EXERCISE INPUT:
* * * * * * * * *

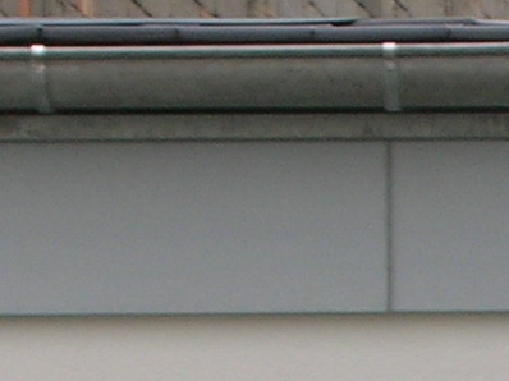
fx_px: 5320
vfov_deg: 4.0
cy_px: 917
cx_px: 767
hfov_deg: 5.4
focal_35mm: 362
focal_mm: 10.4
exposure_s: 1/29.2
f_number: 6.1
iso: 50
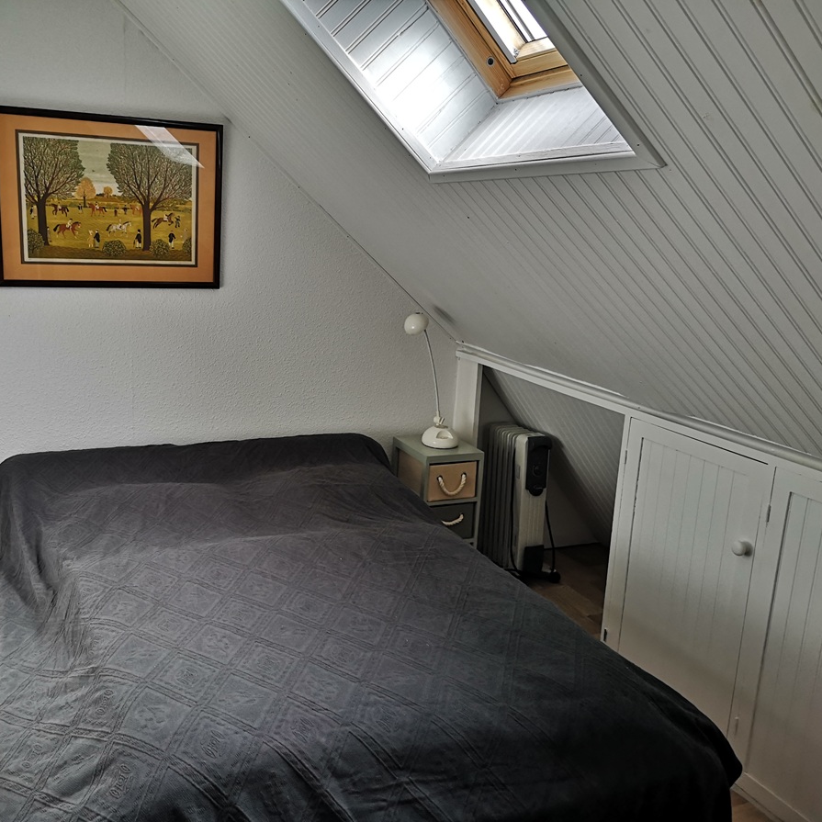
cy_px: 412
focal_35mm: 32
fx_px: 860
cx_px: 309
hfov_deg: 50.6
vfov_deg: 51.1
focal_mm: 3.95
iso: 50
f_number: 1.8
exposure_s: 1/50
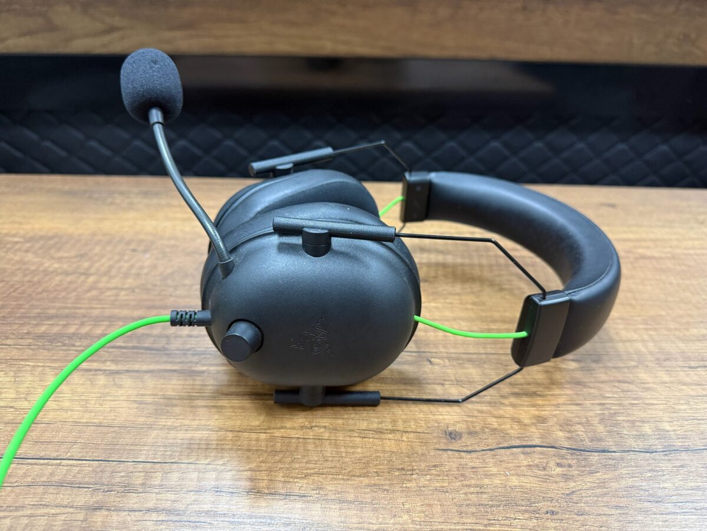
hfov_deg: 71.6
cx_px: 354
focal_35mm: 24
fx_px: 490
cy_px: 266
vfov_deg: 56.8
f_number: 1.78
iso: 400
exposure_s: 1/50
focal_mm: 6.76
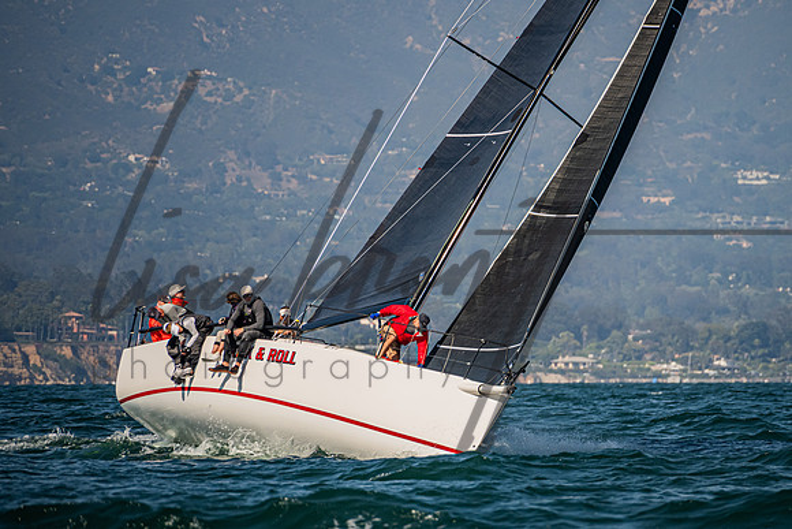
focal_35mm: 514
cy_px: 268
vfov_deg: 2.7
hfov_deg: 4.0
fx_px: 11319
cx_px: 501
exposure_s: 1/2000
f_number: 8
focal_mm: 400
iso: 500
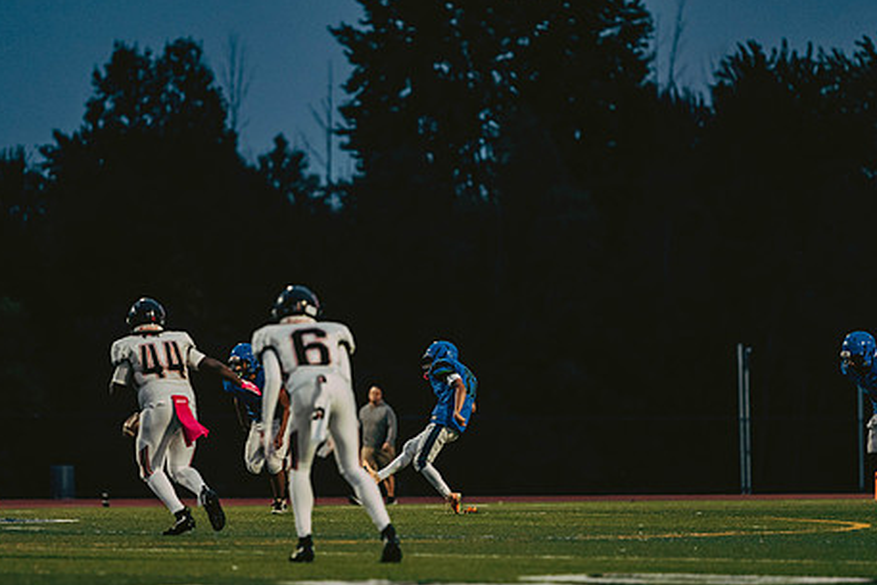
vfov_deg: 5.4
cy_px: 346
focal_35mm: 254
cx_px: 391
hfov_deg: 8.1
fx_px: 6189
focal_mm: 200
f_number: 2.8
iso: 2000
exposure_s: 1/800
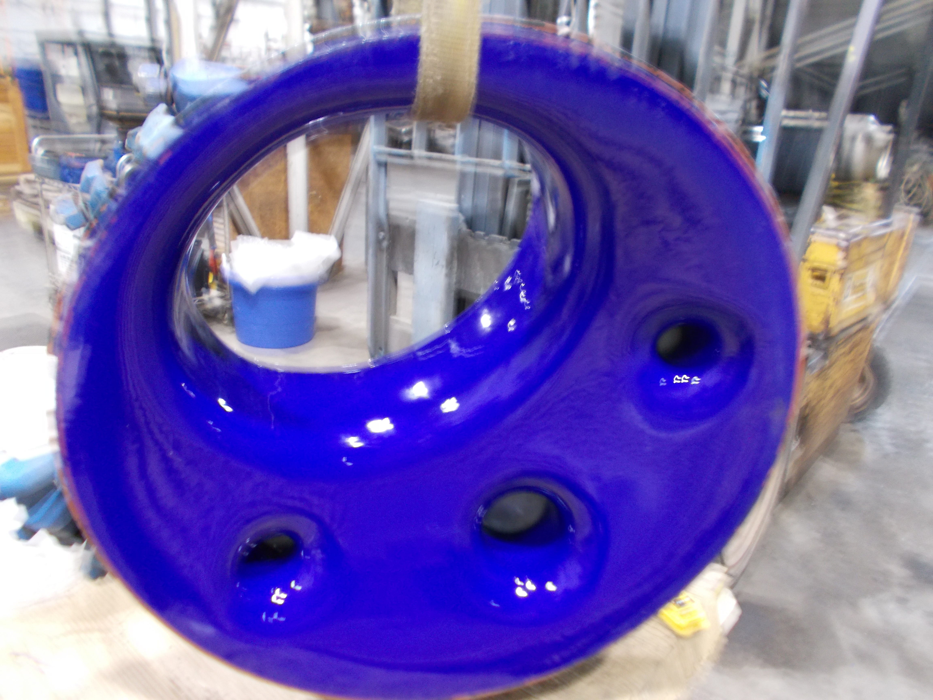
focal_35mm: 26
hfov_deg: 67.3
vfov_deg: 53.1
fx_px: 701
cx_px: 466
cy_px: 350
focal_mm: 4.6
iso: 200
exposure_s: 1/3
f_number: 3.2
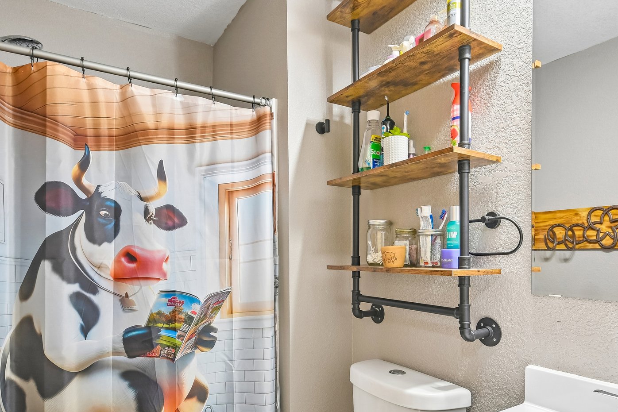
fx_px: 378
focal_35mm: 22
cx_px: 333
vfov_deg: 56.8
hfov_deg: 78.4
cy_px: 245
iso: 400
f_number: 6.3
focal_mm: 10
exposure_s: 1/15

* * * * * * * * *

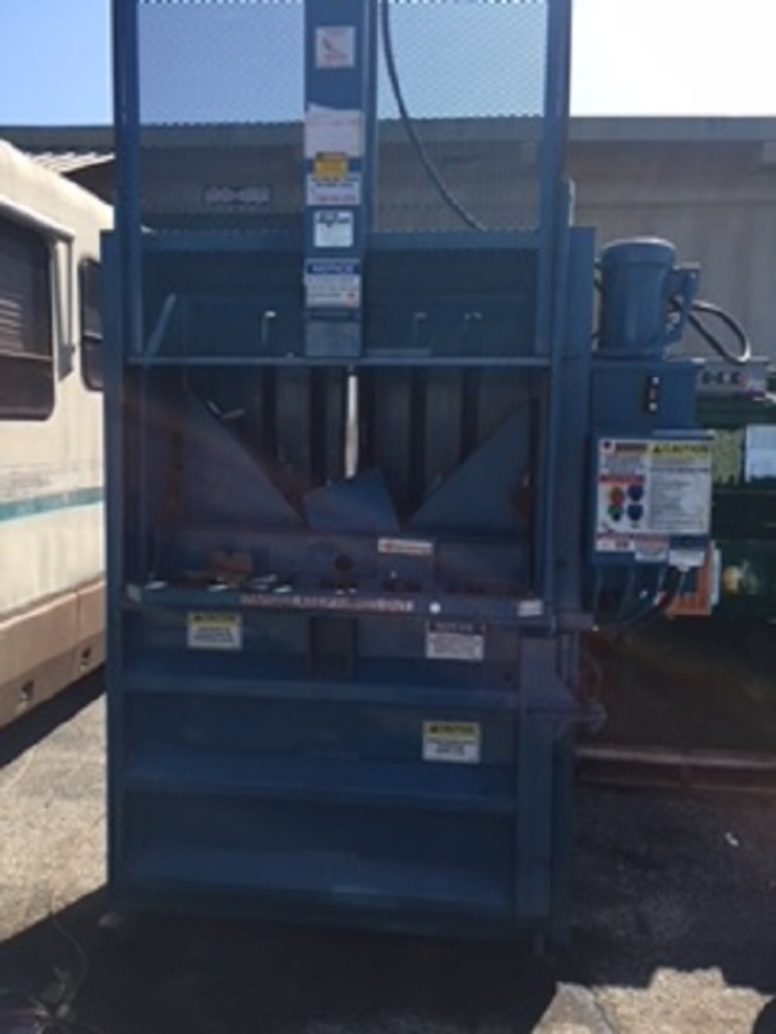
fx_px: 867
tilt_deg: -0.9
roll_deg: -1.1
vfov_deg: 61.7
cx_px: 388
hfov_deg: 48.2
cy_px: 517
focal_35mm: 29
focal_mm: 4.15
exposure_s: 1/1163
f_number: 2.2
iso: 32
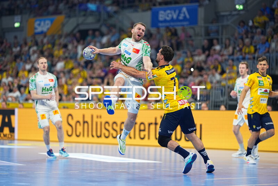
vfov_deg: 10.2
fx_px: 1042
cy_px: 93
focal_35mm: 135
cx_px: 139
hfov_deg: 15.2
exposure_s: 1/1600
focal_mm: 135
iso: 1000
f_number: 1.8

* * * * * * * * *

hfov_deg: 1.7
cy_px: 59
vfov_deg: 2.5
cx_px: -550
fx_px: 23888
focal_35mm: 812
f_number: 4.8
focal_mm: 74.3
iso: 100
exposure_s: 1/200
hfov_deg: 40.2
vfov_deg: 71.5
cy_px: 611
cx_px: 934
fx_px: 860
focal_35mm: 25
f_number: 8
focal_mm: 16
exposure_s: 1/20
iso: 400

* * * * * * * * *

WHAT IS REQUIRED:
Nothing but the lines above from the one that has "fx_px: 5320" down to the one that has "exposure_s: 1/15" belongs in the answer, copied exactly, without pictures.

WORKED SOLUTION:
fx_px: 5320
vfov_deg: 4.0
cy_px: 917
cx_px: 767
hfov_deg: 5.4
focal_35mm: 362
focal_mm: 10.4
exposure_s: 1/29.2
f_number: 6.1
iso: 50
cy_px: 412
focal_35mm: 32
fx_px: 860
cx_px: 309
hfov_deg: 50.6
vfov_deg: 51.1
focal_mm: 3.95
iso: 50
f_number: 1.8
exposure_s: 1/50
hfov_deg: 71.6
cx_px: 354
focal_35mm: 24
fx_px: 490
cy_px: 266
vfov_deg: 56.8
f_number: 1.78
iso: 400
exposure_s: 1/50
focal_mm: 6.76
focal_35mm: 514
cy_px: 268
vfov_deg: 2.7
hfov_deg: 4.0
fx_px: 11319
cx_px: 501
exposure_s: 1/2000
f_number: 8
focal_mm: 400
iso: 500
vfov_deg: 5.4
cy_px: 346
focal_35mm: 254
cx_px: 391
hfov_deg: 8.1
fx_px: 6189
focal_mm: 200
f_number: 2.8
iso: 2000
exposure_s: 1/800
focal_35mm: 26
hfov_deg: 67.3
vfov_deg: 53.1
fx_px: 701
cx_px: 466
cy_px: 350
focal_mm: 4.6
iso: 200
exposure_s: 1/3
f_number: 3.2
fx_px: 378
focal_35mm: 22
cx_px: 333
vfov_deg: 56.8
hfov_deg: 78.4
cy_px: 245
iso: 400
f_number: 6.3
focal_mm: 10
exposure_s: 1/15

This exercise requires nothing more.